» About this exercise
Your copy should match the records exactly, except that no pictures appear in it.

» Records provided
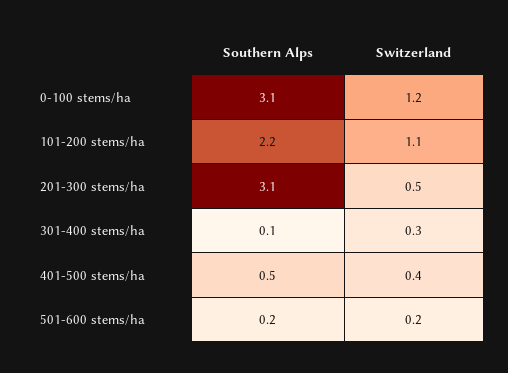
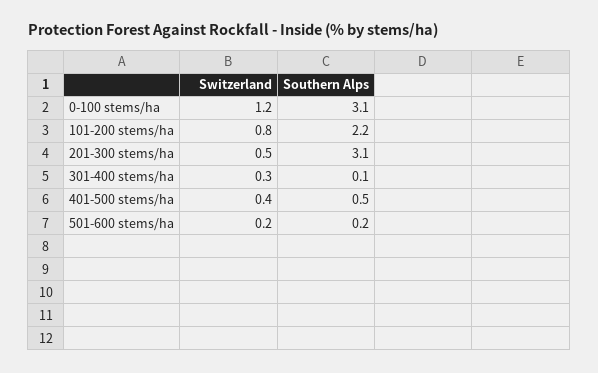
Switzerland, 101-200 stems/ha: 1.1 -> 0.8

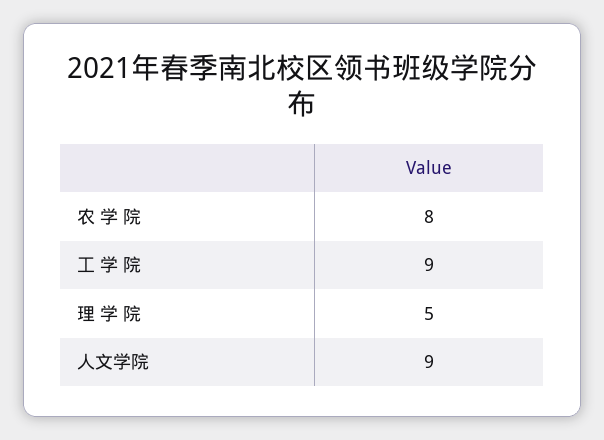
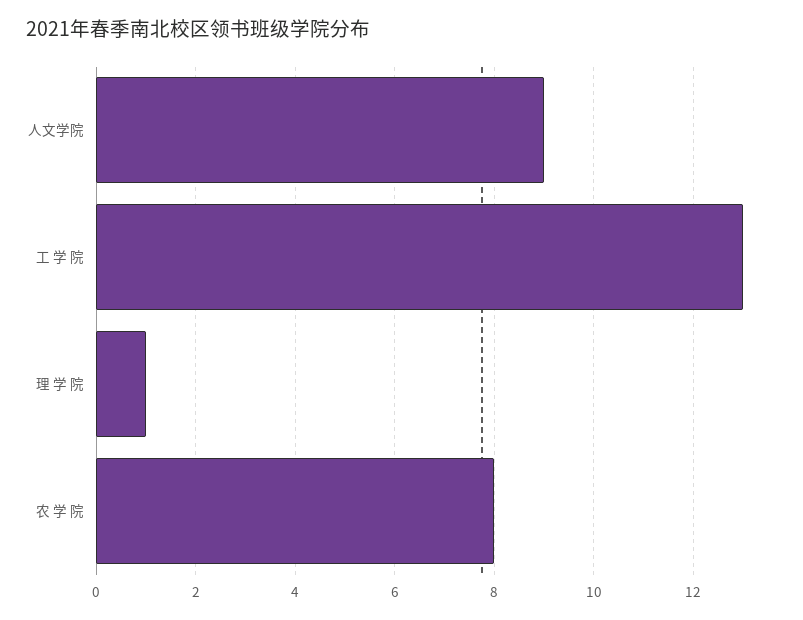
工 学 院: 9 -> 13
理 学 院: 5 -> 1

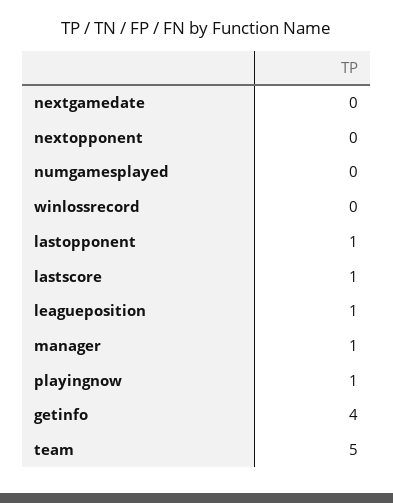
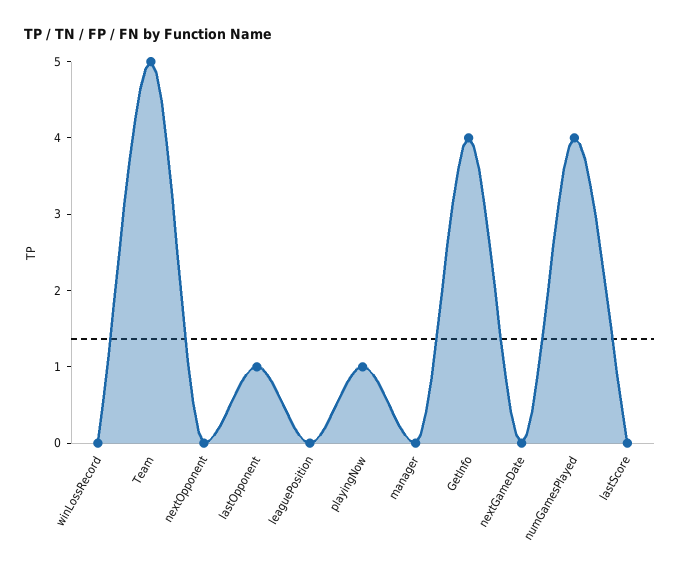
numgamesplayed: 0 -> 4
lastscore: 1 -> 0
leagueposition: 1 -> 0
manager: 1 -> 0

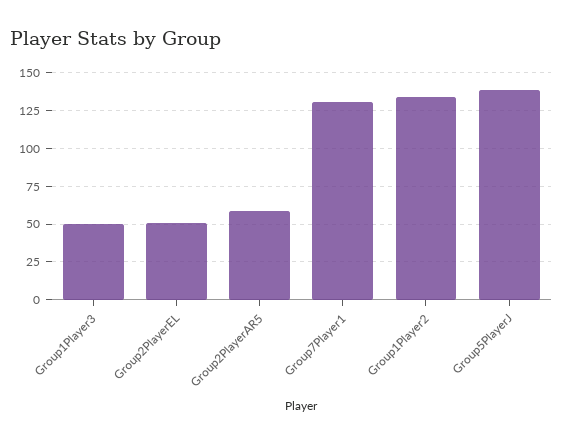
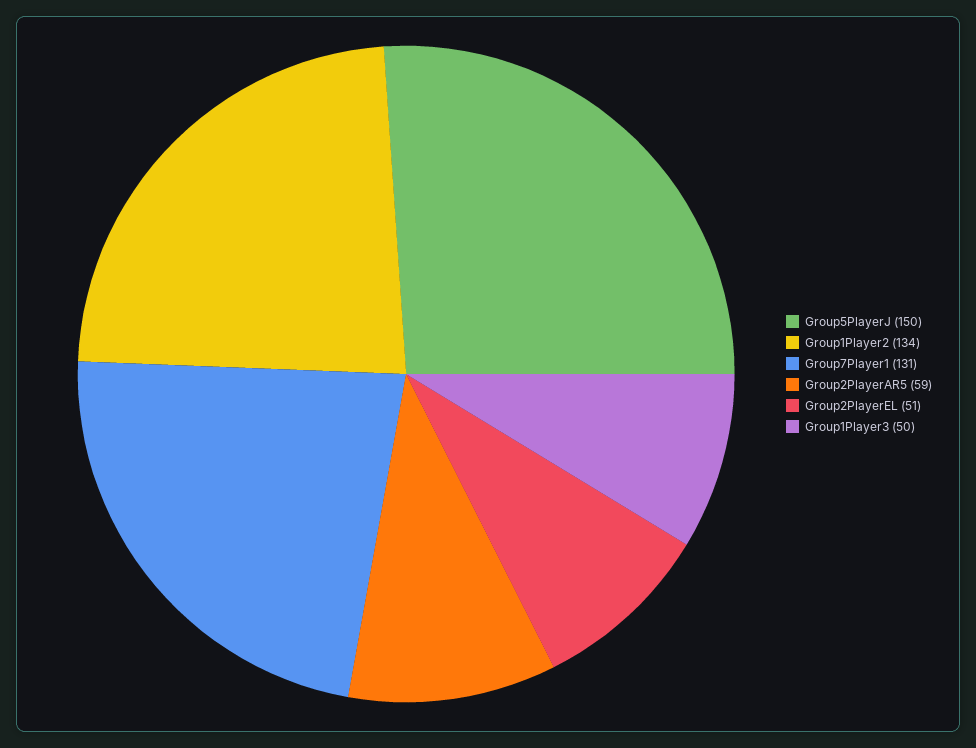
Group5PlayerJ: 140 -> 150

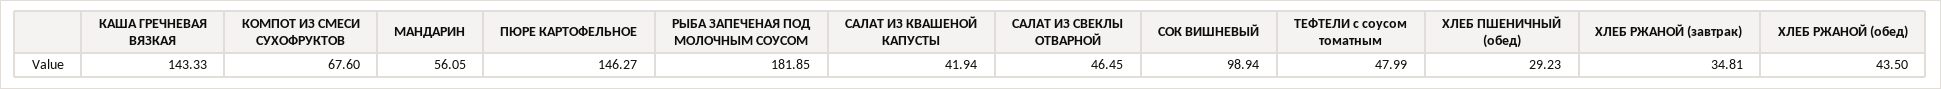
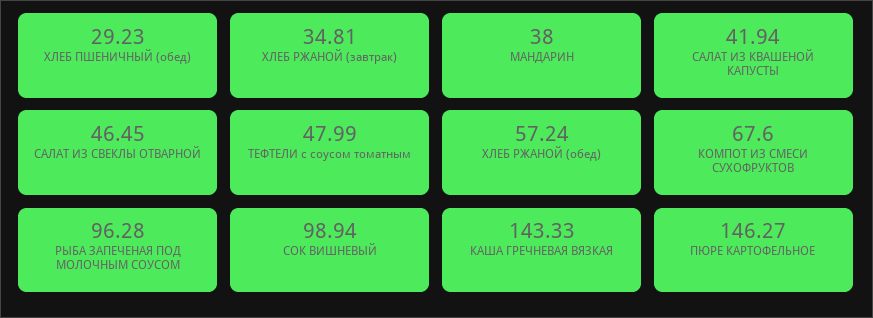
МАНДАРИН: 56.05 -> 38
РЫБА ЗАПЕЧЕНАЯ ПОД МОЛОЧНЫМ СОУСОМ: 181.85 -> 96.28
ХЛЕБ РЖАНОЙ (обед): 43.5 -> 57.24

» Solution for this problem
Switzerland, 101-200 stems/ha: 1.1 -> 0.8

工 学 院: 9 -> 13
理 学 院: 5 -> 1

numgamesplayed: 0 -> 4
lastscore: 1 -> 0
leagueposition: 1 -> 0
manager: 1 -> 0

Group5PlayerJ: 140 -> 150

МАНДАРИН: 56.05 -> 38
РЫБА ЗАПЕЧЕНАЯ ПОД МОЛОЧНЫМ СОУСОМ: 181.85 -> 96.28
ХЛЕБ РЖАНОЙ (обед): 43.5 -> 57.24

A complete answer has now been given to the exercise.